Factors of susceptibility to dioxin in the Seveso Women’s Health Study
- Author(s): Ames, Jennifer
- Advisor(s): Eskenazi, Brenda
- et al.
Evidence of inter-individual differences in toxicant response has necessitated heavy editing of Paracelsus’ famous toxicological maxim “the dose makes the poison” to include factors such as age, sex, and timing of exposure. This dissertation takes advantage of a unique multigenerational, long-term cohort and advances in molecular technology to examine whether life stage and genetic factors also modify human sensitivity to toxic exposures, particularly with respect to 2,3,7,8-tetrachlorodibenzo-p-dioxin (TCDD), a persistent organic pollutant with well-documented carcinogenic and endocrine-disrupting effects in humans. Although increasing animal evidence supports the hypothesis that in utero exposure to endocrine disrupting compounds can have a long-term impact on the health of the 2nd and subsequent generations, the evidence in humans is limited.

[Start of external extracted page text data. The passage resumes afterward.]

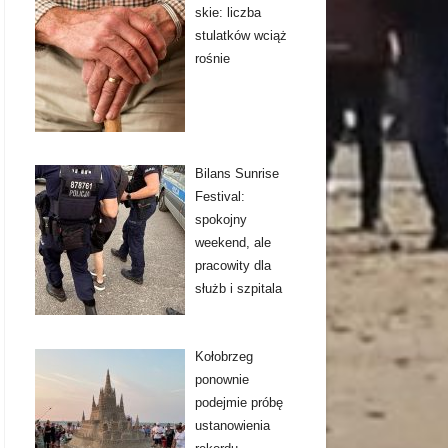
skie: liczba
stulatków wciąż
rośnie
Bilans Sunrise
Festival:
spokojny
weekend, ale
pracowity dla
służb i szpitala
Kołobrzeg
ponownie
podejmie próbę
ustanowienia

In addition, individuals may have differences in susceptibility to chemical exposure based on their genetic make-up.
On July 10, 1976, an explosion at a chemical plant near Seveso, Italy resulted in a toxic plume that exposed nearby residents to high levels of TCDD. The Seveso Women’s Health Study (SWHS), an ambidirectional cohort study, was initiated in 1996 to investigate the health of 981 women who were newborn to age 40 years in 1976, had resided in the immediate vicinity of the plant, and had archived samples of blood collected soon after the explosion. The SWHS is the only comprehensive study of the health effects of TCDD exposure in a female population, and has the unique benefit of measurements of individual-level TCDD in blood collected near the time of the explosion. In 2014, 611 offspring of the SWHS who were born after the accident, and potentially exposed to their mother’s TCDD body burdens in utero were enrolled.
The first two chapters examine the neurotoxic effects of TCDD during windows of susceptibility in utero and later in life when hormonal processes potentially sensitive to TCDD’s estrogenic influence are driving brain changes. In particular, chapter 1 investigates TCDD and cognitive and physical functioning in SWHS women decades after their direct exposure to the accident and the modifying effects of menarche and menopause. Chapter 2 addresses the relation between neuropsychological function in 7-17 year old offspring (n=161) with respect to their mother’s 1976 exposures and maternal levels estimated at the time of pregnancy. Lastly, Chapter 3 examines genetic susceptibility in the aryl hydrocarbon receptor (AhR), a key transcription factor in the metabolism of TCDD and other xenobiotics in humans. Specifically, we conducted a gene-by-environment (GxE) analysis to evaluate the modifying effect of genetic polymorphisms in maternal AhR on the relationship between maternal TCDD levels and child birthweight, an indicator of a restricted fetal environment. The SWHS Second Generation Study in conjunction with the parent SWHS offers a rich dataset in which to explore windows of neurotoxic and genetic susceptibility to TCDD across the lifecourse and test the fetal origins of disease hypothesis.